The findings were announced at The New York Times auditorium with presentations by Sylvia Ann Hewlett, one of the authors of the study and Founder and President of The Center for Work Life Policy, and Lisa Belkin, the author of the New York Times Magazine cover story “The Opt-Out Revolution” which caused a media firestorm about time-outs from careers (“off-ramping”) in 2003 and inspired the Center’s first study of the trend in 2005.

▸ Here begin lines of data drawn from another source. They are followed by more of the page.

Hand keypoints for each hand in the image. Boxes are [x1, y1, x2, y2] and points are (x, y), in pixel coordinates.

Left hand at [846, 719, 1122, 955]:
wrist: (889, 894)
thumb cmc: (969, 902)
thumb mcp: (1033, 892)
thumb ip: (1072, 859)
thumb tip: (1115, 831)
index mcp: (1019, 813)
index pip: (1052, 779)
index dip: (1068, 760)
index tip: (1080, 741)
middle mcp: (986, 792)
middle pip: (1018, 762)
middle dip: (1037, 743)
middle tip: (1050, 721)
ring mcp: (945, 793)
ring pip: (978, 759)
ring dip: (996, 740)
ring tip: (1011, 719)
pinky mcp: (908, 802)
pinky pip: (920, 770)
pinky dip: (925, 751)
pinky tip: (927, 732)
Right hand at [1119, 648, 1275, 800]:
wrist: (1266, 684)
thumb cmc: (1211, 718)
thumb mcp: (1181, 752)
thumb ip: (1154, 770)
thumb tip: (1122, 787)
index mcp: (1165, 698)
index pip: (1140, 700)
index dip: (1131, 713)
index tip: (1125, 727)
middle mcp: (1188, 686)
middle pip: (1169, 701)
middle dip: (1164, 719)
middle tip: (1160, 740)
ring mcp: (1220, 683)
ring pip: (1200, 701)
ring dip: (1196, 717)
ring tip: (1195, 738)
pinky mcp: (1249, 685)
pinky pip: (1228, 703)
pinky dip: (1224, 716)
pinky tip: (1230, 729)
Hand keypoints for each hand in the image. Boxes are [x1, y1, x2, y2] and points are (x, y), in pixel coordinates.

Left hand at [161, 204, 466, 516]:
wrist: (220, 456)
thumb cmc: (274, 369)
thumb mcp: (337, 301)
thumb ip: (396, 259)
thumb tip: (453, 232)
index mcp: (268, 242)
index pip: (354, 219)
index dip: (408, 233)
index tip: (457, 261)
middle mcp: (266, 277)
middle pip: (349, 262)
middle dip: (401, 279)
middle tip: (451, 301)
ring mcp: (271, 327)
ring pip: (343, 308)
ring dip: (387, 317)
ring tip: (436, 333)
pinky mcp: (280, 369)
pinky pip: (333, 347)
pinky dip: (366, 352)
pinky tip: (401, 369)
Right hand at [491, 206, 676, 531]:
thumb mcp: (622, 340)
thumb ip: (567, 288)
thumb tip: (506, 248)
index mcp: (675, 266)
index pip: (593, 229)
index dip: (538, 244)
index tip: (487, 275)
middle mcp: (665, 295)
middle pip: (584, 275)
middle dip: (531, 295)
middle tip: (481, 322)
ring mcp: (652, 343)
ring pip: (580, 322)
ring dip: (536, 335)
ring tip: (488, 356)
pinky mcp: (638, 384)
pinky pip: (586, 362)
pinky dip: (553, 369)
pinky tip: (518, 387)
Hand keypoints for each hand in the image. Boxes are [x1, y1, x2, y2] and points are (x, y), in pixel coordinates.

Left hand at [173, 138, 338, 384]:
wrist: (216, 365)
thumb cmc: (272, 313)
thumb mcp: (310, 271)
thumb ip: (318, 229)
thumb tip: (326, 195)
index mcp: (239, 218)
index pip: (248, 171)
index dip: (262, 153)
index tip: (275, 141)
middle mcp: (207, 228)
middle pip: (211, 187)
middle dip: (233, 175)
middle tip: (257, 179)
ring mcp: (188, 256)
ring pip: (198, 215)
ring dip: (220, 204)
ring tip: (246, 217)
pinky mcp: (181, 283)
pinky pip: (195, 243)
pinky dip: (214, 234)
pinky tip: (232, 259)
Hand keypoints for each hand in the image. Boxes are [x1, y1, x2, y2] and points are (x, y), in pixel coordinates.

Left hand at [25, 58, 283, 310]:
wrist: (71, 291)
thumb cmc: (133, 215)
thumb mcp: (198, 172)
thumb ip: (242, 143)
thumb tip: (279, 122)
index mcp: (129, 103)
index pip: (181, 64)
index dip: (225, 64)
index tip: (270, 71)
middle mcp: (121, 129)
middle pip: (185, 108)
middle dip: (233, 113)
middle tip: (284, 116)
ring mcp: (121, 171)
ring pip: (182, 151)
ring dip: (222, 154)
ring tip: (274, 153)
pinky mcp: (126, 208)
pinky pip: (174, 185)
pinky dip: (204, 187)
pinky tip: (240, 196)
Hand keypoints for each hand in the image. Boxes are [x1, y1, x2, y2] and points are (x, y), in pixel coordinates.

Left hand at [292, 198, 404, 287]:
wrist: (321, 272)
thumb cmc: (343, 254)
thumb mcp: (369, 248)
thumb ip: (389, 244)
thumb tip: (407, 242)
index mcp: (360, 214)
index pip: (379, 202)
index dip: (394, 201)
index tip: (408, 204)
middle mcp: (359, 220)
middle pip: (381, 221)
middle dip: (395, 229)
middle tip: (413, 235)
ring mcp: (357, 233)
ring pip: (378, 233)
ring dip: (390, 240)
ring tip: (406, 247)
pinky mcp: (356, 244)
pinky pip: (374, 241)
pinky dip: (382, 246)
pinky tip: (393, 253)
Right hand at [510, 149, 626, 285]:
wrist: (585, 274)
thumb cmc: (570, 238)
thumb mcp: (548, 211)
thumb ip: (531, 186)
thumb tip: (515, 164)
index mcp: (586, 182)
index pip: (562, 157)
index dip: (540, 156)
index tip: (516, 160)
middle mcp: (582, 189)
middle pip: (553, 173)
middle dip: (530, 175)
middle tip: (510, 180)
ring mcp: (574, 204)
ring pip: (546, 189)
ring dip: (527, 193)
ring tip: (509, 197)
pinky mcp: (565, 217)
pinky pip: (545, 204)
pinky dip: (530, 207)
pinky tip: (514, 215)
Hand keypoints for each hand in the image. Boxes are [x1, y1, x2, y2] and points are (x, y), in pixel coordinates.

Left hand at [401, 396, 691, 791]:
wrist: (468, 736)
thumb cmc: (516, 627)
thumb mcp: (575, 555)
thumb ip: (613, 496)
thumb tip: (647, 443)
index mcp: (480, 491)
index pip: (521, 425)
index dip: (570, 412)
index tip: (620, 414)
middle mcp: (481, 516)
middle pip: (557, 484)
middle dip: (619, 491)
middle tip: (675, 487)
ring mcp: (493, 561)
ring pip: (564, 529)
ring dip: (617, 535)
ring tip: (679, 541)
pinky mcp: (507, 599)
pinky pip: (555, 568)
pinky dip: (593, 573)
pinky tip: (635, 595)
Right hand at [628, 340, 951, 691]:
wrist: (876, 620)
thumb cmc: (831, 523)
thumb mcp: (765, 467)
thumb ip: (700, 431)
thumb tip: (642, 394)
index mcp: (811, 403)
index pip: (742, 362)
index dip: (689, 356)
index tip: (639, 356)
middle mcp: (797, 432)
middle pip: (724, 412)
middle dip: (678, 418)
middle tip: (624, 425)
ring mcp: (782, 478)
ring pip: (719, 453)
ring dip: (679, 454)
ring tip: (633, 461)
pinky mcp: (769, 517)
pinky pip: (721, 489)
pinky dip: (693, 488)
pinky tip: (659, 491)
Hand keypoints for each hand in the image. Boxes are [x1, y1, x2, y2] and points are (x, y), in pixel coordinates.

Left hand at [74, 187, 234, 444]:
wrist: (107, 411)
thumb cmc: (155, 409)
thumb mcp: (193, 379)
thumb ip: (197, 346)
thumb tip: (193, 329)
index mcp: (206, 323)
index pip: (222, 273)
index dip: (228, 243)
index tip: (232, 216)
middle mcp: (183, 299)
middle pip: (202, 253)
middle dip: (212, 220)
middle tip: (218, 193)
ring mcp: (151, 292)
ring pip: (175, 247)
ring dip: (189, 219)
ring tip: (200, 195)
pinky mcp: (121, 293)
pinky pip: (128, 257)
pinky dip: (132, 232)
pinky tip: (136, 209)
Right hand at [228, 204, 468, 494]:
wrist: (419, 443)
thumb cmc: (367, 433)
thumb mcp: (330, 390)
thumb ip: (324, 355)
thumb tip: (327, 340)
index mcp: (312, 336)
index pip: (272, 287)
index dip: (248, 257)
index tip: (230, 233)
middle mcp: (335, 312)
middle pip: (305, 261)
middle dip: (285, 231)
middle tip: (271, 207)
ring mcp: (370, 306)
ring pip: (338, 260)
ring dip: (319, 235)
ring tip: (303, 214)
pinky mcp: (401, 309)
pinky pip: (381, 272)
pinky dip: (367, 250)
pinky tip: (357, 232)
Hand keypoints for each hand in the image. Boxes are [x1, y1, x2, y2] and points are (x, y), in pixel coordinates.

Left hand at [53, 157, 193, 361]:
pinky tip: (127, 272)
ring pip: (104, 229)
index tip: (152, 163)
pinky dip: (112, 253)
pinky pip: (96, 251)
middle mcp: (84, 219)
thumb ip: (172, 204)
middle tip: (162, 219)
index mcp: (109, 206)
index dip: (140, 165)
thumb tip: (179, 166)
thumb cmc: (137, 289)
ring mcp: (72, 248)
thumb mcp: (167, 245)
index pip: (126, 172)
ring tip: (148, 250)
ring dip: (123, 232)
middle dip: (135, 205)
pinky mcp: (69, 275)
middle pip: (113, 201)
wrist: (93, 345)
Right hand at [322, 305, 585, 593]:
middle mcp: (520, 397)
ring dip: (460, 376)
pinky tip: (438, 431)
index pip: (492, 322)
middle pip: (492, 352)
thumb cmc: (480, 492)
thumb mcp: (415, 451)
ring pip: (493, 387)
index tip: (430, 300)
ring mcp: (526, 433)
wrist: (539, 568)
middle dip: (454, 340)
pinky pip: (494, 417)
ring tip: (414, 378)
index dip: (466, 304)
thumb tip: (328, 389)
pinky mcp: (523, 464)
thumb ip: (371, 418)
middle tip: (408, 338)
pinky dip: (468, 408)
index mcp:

Since the recession, the study found, timeouts or “off-ramping” from a career for childcare or other reasons have become increasingly unaffordable to women whose income has become increasingly important to family budgets. Getting back into the workforce after a timeout has become even more difficult. 73% percent of women trying to return to the workforce after a voluntary timeout for childcare or other reasons have trouble finding a job. Those who do return lose 16 percent of their earning power and over a quarter report a decrease in their management responsibilities and 22 percent had to step down to a lower job title. And many women can’t sustain the increased hours at most jobs today when saddled with an uneven share of family childcare and household responsibilities. Unless companies facilitate off-ramping and on-ramping more effectively, women’s earning power and promotion opportunities will never measure up to the linear, lock-step progression of male careers. And over the long term, companies will lose out on the valuable contributions of women, who represent 58% of the highly credentialed talent pool.
“As women experience difficulty getting back on the career track, confidence and ambition stall, and many women end up downsizing their dreams,” says Hewlett. “Five years after the original study, this research continues to have profound implications: off-ramps and on-ramps are here to stay and employers should sit up and pay attention—or suffer the consequences of sidelining and side-swiping 58 percent of the highly credentialed talent pool.”